A little over a year later, a spot showed up on a lymph node outside Christy’s lung — another recurrence. Her current radiologist said this spot had shown up on three prior scans, but had gone unnoticed by the radiologist who initially read her report and her oncologist. They had failed to see the growing lymph node while the disease had spread to both her lungs. Christy was furious and fired her doctors, radiologist and oncologist. Her next step was to pursue treatment at a major cancer center.

With her latest recurrence, surgery and radiation are not options because there are too many spots spread between both lungs. Although she has been told she will be on some form of chemotherapy for the rest of her life, Christy is eager to prove the doctors wrong. Her  oncologist is open to alternative treatments, and the two work together to plan her current and future treatment options. Currently, Christy is looking into clinical trials with her oncologist and Johns Hopkins, and began taking Stivarga.

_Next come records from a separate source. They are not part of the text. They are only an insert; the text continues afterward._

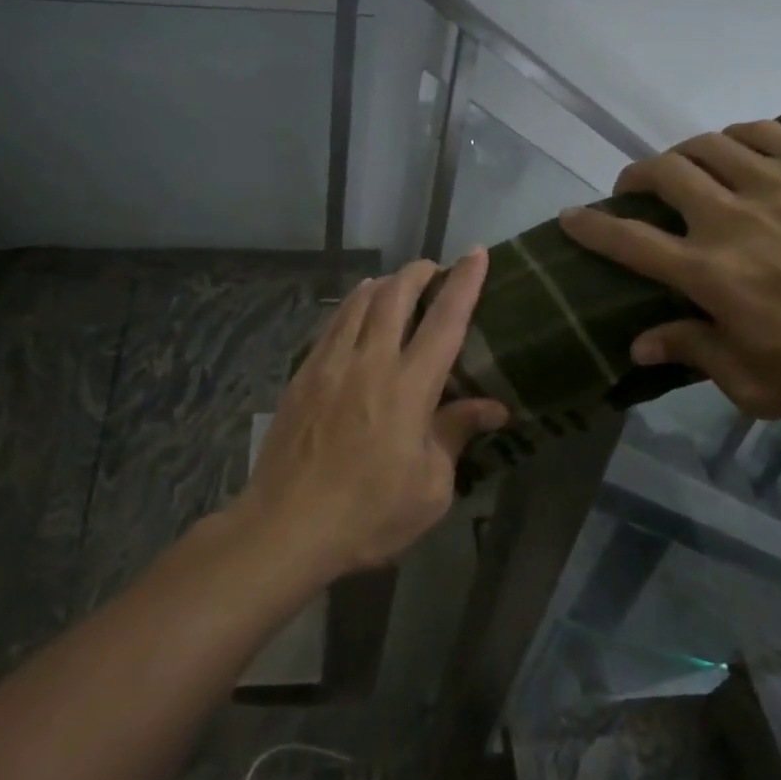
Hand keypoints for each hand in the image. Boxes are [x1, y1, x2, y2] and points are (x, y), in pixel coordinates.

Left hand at [238, 249, 508, 578]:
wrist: (287, 525)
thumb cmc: (369, 514)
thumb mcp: (430, 487)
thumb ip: (456, 434)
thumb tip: (494, 406)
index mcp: (409, 386)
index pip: (445, 320)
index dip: (464, 283)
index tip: (476, 253)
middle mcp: (369, 361)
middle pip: (394, 296)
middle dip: (417, 272)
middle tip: (432, 268)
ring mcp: (330, 364)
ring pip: (357, 303)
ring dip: (382, 284)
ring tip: (395, 282)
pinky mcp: (302, 376)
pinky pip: (331, 325)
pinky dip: (350, 307)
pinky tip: (353, 312)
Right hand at [559, 120, 780, 418]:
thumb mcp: (759, 383)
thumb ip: (695, 354)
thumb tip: (640, 343)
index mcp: (709, 273)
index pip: (627, 240)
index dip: (590, 226)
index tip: (570, 217)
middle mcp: (730, 217)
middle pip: (662, 174)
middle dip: (635, 177)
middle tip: (637, 189)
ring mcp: (778, 181)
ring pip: (707, 145)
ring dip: (682, 155)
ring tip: (687, 168)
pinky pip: (763, 132)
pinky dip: (737, 138)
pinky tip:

Despite endless setbacks, complications and challenges, Christy says cancer has changed her life for the better. She wants others to know they have to be their own advocate. “Never hesitate to seek out second and third opinions. You have multiple options for health care; you only have one chance at life.”

Christy believes that misery does not love company and urges others to stay positive. She confesses she has her moments when she will cry and break down, but then she picks herself up and moves on. “You just don’t know how strong you are until you go through something like this.”

Christy has received tremendous support from her family and friends. She is a relentless fighter, now stage IV, and refuses to be defeated. Christy wanted to be a mother, but is unable to have children or to adopt, so she treasures the many children who are a part of her life and embraces her role in theirs. Christy is determined to live her life to the fullest and always appreciate the little things.

UPDATE: We are sad to share that Christy passed away in February of 2015.